§ DOCUMENT
==============================
C'est ainsi que plusieurs centaines de Yéménites, avec la complicité des autorités, ont quitté le pays pour combattre en Irak et là où les Américains sont présents. Le problème fondamental tient aujourd'hui à la naissance d'une nouvelle génération d'Al-Qaida. Les anciens membres qui ont accepté de participer à un programme de réinsertion sont devenus des traîtres aux yeux d'une jeunesse facilement influençable. La situation est désormais hors de contrôle, ce qui peut surprendre lorsqu'on sait qu'il y a au maximum un demi millier de combattants d'Al-Qaida au Yémen.

Éviter l'engrenage infernal

Le Moyen-Orient est toujours plus instable: avec un conflit israélo-palestinien qui s'éternise et où aucune solution ne pointe à l'horizon, un Iran fragilisé par les dernières élections et soucieux d'assoir son influence sur la scène régionale, un Irak sujet à des influences extérieures nombreuses et néfastes, le Yémen devient, pour ainsi dire, l'étincelle capable d'embraser la région. Al-Qaida s'y est reformé, il est désormais plus fort, s'étend à d'autres pays (l'Arabie Saoudite) et participe à des opérations spectaculaires (assassinats d'otages) et médiatiques aux yeux de ses fidèles (l'envoi de jeunes affronter les Américains en Irak). Il jouit pour ce faire d'un état yéménite délabré, sans autorité, où la corruption fait des ravages. La capitale Sanaa est ainsi devenue le carrefour pour la revente d'armes entre l'Afrique et la région Pakistan/Afghanistan. Même si le Yémen affiche une politique de fermeté à l'égard des Somaliens arrivant sur son territoire, il n'en demeure pas moins qu'il constitue, avec la Somalie, une source d'inquiétude certaine, cette dernière étant devenue en un an « la championne de la piraterie maritime ».
==============================
§ QUESTIONS À TRAITER
1. Répondez aux questions suivantes d'après le texte sur le Yémen :
(a) Combien de combattants d'Al-Qaida compte-t-on au maximum au Yémen ?
(b) Quelle ville est devenue le carrefour pour la revente d'armes entre l'Afrique et la région Pakistan/Afghanistan ?
(c) Quel pays est devenu en un an « la championne de la piraterie maritime » ?
2. Recopiez le passage du texte sur le Yémen allant de « C'est ainsi que » jusqu'à « d'Al-Qaida au Yémen. », en remplaçant « traîtres » par « renégats ».
==============================
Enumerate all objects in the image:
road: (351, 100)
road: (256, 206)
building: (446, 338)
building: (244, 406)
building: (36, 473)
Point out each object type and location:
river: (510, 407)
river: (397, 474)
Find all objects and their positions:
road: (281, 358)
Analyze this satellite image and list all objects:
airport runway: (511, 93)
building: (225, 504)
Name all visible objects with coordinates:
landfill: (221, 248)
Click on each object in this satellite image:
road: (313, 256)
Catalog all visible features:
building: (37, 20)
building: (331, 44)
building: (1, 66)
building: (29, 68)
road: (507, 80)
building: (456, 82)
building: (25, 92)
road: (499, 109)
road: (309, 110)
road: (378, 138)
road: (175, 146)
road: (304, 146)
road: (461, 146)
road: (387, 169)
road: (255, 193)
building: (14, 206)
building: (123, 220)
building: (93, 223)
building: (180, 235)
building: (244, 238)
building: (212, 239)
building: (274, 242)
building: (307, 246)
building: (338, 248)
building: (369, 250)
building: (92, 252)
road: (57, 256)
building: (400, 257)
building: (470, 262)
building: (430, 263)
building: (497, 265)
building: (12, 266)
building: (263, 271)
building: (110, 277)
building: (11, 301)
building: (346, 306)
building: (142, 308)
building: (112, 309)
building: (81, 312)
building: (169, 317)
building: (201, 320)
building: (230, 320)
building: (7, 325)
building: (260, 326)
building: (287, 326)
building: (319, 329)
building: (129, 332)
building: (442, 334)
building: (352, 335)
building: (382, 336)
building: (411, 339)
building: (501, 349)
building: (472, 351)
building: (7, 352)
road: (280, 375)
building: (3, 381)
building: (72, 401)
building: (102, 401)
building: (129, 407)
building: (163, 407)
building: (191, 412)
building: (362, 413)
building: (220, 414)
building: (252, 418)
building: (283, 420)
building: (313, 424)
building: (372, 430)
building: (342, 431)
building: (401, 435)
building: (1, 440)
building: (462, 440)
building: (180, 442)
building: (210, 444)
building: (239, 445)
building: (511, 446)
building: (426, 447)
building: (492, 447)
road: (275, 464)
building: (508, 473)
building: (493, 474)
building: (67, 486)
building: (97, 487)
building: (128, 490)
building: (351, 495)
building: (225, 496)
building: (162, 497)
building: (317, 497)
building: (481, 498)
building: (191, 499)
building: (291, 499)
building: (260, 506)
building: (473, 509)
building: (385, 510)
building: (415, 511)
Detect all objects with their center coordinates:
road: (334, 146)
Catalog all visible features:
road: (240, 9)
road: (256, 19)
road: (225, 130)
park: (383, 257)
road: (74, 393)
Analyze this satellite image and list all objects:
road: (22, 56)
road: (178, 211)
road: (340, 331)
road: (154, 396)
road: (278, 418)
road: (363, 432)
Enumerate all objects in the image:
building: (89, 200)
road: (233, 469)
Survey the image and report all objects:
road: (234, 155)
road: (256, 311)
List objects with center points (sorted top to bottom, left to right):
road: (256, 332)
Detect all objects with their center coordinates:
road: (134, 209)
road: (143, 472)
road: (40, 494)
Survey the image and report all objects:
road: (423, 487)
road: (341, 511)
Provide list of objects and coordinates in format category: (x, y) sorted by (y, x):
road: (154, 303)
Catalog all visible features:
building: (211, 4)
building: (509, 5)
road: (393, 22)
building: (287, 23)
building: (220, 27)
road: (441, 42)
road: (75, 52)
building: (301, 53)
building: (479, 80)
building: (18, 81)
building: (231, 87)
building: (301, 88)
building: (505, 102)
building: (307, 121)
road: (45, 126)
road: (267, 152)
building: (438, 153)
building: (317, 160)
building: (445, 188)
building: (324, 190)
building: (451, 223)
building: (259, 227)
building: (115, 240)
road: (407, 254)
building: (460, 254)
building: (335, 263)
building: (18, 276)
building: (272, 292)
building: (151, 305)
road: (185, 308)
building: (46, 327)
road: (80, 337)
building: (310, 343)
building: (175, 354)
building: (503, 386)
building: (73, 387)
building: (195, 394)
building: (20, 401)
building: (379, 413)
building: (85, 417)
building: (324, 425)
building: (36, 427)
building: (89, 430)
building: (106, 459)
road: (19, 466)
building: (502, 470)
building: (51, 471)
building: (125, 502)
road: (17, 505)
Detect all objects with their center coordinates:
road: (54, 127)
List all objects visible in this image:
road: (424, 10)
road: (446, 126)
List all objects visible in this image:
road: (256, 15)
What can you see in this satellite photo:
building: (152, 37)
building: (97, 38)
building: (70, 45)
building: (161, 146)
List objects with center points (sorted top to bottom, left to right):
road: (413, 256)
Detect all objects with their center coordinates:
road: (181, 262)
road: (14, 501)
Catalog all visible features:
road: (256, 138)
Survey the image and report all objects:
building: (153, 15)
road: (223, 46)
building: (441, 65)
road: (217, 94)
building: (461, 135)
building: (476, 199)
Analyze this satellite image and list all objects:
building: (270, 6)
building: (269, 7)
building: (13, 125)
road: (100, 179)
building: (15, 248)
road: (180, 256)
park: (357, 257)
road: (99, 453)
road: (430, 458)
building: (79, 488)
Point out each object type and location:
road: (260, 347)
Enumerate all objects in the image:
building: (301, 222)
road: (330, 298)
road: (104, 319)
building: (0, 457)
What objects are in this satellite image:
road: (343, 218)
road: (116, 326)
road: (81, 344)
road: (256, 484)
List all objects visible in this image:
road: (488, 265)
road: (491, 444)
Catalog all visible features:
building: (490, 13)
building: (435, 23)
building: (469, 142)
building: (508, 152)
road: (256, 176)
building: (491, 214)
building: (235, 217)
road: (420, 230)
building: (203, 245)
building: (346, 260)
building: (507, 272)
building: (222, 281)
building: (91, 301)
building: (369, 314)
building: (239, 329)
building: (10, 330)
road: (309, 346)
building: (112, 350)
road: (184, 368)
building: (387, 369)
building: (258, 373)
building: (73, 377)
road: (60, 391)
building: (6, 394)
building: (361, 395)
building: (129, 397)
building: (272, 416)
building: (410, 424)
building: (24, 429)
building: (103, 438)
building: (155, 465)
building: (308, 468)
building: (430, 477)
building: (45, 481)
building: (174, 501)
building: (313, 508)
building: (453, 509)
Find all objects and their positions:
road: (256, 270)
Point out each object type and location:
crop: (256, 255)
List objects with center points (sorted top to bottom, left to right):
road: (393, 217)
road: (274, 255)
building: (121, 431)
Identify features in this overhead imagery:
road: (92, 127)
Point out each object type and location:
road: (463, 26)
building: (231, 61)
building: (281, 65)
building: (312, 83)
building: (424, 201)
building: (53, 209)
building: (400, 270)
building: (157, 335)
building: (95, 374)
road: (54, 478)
==============================
§ RÉPONSES
1.
(a) Au maximum un demi-millier.
(b) Sanaa, la capitale.
(c) La Somalie.

2.
C'est ainsi que plusieurs centaines de Yéménites, avec la complicité des autorités, ont quitté le pays pour combattre en Irak et là où les Américains sont présents. Le problème fondamental tient aujourd'hui à la naissance d'une nouvelle génération d'Al-Qaida. Les anciens membres qui ont accepté de participer à un programme de réinsertion sont devenus des renégats aux yeux d'une jeunesse facilement influençable. La situation est désormais hors de contrôle, ce qui peut surprendre lorsqu'on sait qu'il y a au maximum un demi millier de combattants d'Al-Qaida au Yémen.